3 Things Social Media Is Teaching Teens And What We Can Do About It
I was watching an episode of Broad City not too long ago and in an episode one of the characters is experiencing FOMO. Her friend had gone and gotten a nose piercing. Something very unlike her and the other character was feeling like she had missed out on the experience. She spent the rest of the episode obsessed with the idea of missing out on more.
This is exactly what I think social media is doing to our kids.
Teens are watching their friends show off their latest smartphone, or go to the biggest party. They are viewing a world of vacations, days out, big games, each photo cooler than the last.
The only problem is that it is all fake.
A study found that more than half of millennials have lied about where they are, what they are doing or what they have, by posting something misleading on social media.
For the most part, these fibs are small, making it look like something is more fancy, expensive or exclusive than it actually is. But it is doing more harm than might be expected, because of the things it is teaching our kids.
What Social Media Is Teaching Our Kids
- Everyone is having a better life – It is hard to look at social media posts showing exotic vacations, fancy cars and laughter filled brunches without feeling some twinge of envy. But for many teens, it goes deeper and makes them feel like their life is never going to be as good as what they see on the screen. Moreover, they begin to wonder what is wrong with them…why can’t they be like that. Add that to the boredom created by our always moving tech-advanced world and you have a bad combination.
- Privacy is overrated – My wife has about 3,000 people on her Facebook friends list. Of those people, she knows maybe 200 in real life. It hit me once when I was looking at her page how many random strangers see her pics, her day to day posts, what city she lives in, where she works…everything. Which pushed me to talk to my kids about privacy and knowing who is watching. Their Instagrams were, at that point, public. They didn’t get what the big deal with privacy was. Who cared if some random people saw that my daughter played soccer, or my son loved PC games over console? Needless to say, their accounts are now private.

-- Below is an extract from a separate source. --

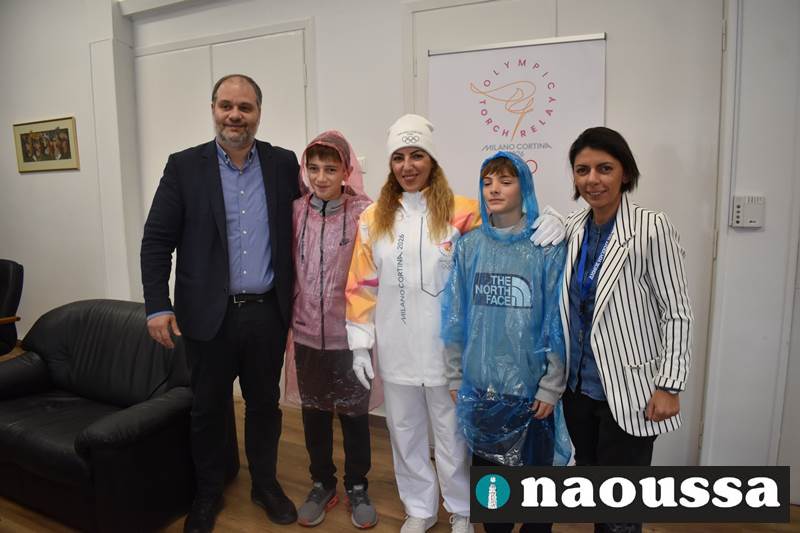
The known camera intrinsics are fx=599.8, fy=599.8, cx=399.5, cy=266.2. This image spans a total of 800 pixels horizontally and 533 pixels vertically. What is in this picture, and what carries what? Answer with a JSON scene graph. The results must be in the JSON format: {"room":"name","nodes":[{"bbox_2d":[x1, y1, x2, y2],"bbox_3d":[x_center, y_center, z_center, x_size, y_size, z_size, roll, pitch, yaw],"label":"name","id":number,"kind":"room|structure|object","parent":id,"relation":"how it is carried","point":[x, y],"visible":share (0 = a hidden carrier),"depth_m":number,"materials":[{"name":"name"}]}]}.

- We have to be glued to our phones – I make my kids leave their phones at home when we go on our once a week hikes. Why? Because I don’t want them to be glued to their screens the whole time and miss out on what is around us. They used to complain and say they wanted photos for their feed. The compromise was I would let them each take two photos per hike on my phone and send it to them for later. Dad: 1, Instagram: 0.
It’s important that we we take the time to talk to our children about what we see on social media and the reality around us. We can help them to understand the internet and it’s endless amounts of media and social use – giving them a grounded perspective of what’s real and what is just an illusion or partial truth on their social account. Reminding them to focus on reality will help them to maintain a healthy self-esteem and ultimately improve their lives.